Local Enterprise Authority (LEA) has recently launched a five-year strategy, which is aimed at developing and nurturing a pool of sustainable and competitive Small Macro Enterprises (SMEs).
The 2019-2023 strategy seeks to contribute to the reduction of the import bill and help SMEs survive past the infancy stage, which is usually the first three to five years, thus create employment in turn.
Speaking during the launch recently, LEA chief executive officer, Racious Moatshe said the sector could help diversify the economy from minerals.
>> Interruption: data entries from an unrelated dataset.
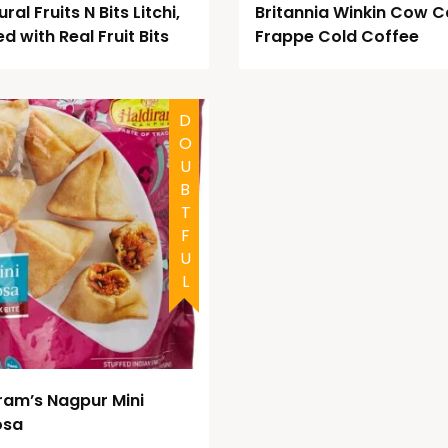
ral Fruits N Bits Litchi,
Britannia Winkin Cow C
ed with Real Fruit Bits
Frappe Cold Coffee
DOUBTFUL
ram’s Nagpur Mini
osa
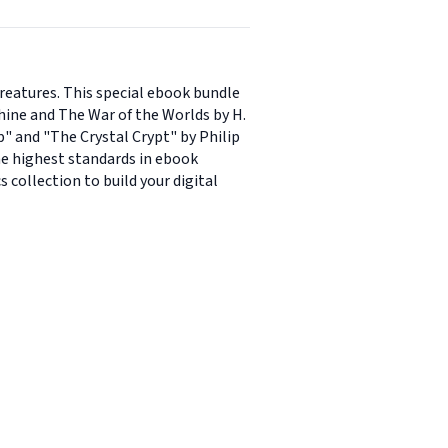
creatures. This special ebook bundle
chine and The War of the Worlds by H.
" and "The Crystal Crypt" by Philip
the highest standards in ebook
 collection to build your digital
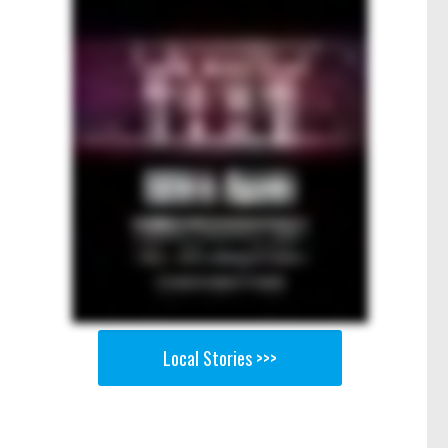
Local Stories >>>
Moatshe said unlike the other strategies, the new one would address the challenges that small businesses face locally and address the possible ways of positioning the focus on the SMEs that have the potential. “We believe SMEs can be a solution to the economic challenges we are currently facing as a nation, which include unemployment especially amongst the youth, low production capacity, high import bill and undiversified economy,” he said. The CEO revealed that during their consultations, they discovered that stakeholders are losing confidence on the local SMEs.
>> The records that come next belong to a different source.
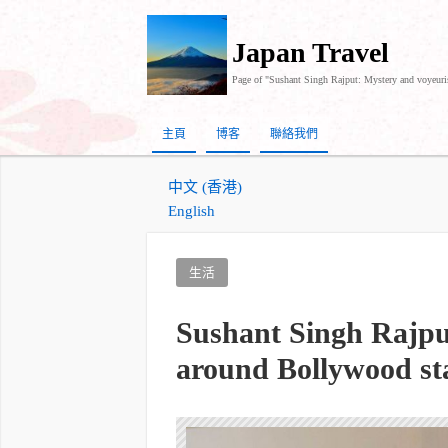
Japan Travel
Page of "Sushant Singh Rajput: Mystery and voyeuri
主頁
博客
聯絡我們
中文 (香港)
English
生活
Sushant Singh Rajpu
around Bollywood st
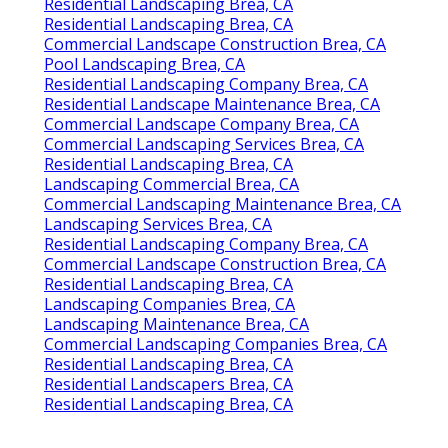
Residential Landscaping Brea, CA
Residential Landscaping Brea, CA
Commercial Landscape Construction Brea, CA
Pool Landscaping Brea, CA
Residential Landscaping Company Brea, CA
Residential Landscape Maintenance Brea, CA
Commercial Landscape Company Brea, CA
Commercial Landscaping Services Brea, CA
Residential Landscaping Brea, CA
Landscaping Commercial Brea, CA
Commercial Landscaping Maintenance Brea, CA
Landscaping Services Brea, CA
Residential Landscaping Company Brea, CA
Commercial Landscape Construction Brea, CA
Residential Landscaping Brea, CA
Landscaping Companies Brea, CA
Landscaping Maintenance Brea, CA
Commercial Landscaping Companies Brea, CA
Residential Landscaping Brea, CA
Residential Landscapers Brea, CA
Residential Landscaping Brea, CA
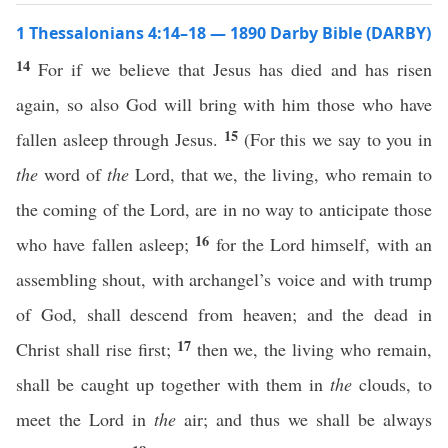
1 Thessalonians 4:14–18 — 1890 Darby Bible (DARBY)
14
For if we believe that Jesus has died and has risen
again, so also God will bring with him those who have
15
fallen asleep through Jesus.
(For this we say to you in
the
word of
the
Lord, that we, the living, who remain to
the coming of the Lord, are in no way to anticipate those
16
who have fallen asleep;
for the Lord himself, with an
assembling shout, with archangel’s voice and with trump
of God, shall descend from heaven; and the dead in
17
Christ shall rise first;
then we, the living who remain,
shall be caught up together with them in
the
clouds, to
meet the Lord in
the
air; and thus we shall be always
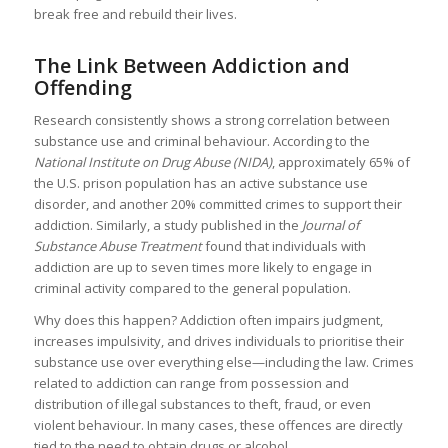
break free and rebuild their lives.
The Link Between Addiction and
Offending
Research consistently shows a strong correlation between
substance use and criminal behaviour. According to the
National Institute on Drug Abuse (NIDA)
, approximately 65% of
the U.S. prison population has an active substance use
disorder, and another 20% committed crimes to support their
addiction. Similarly, a study published in the
Journal of
Substance Abuse Treatment
found that individuals with
addiction are up to seven times more likely to engage in
criminal activity compared to the general population.
Why does this happen? Addiction often impairs judgment,
increases impulsivity, and drives individuals to prioritise their
substance use over everything else—including the law. Crimes
related to addiction can range from possession and
distribution of illegal substances to theft, fraud, or even
violent behaviour. In many cases, these offences are directly
tied to the need to obtain drugs or alcohol.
He noted that it was becoming difficult for local producers to penetrate the local market.
“Botswana is a consuming nation and the time has come for us to start buying the local products,” Moatshe said.
“We need to have programmes that promote the procurement of local goods because local SME’s are producing quality products that can compete internationally.”
Moatshe added that they have made collaborations with several government parastatals like Citizen Entrepreneurial Development Agency, the Ministry of Youth Empowerment, Sport and Culture Development, Botswana International University of Science and Technology and Gender Affairs Department to help nurture SMEs in every possible way. According to LEA’s 2017/2018 annual report, SMEs continue to struggle to access markets for their products.
This is on the back of a number of factors like low product and service quality, preference of imports by some markets, incapacity and inconsistency in production and absence of deliberate policy instruments or mechanisms to protect the local suppliers.
As at March 31, 2018, the Authority assisted 998 SMEs to develop business plans, 926 of which were for micro enterprises while 72 were small and medium enterprises.
For the past decades, high numbers of local SMEs have failed in their first phase of operation.
Those that survive usually continue to operate in conditions of uncertainty due to volatile market, intense competitive rivalry, lack of marketing skills and shortage of serviced land amongst others.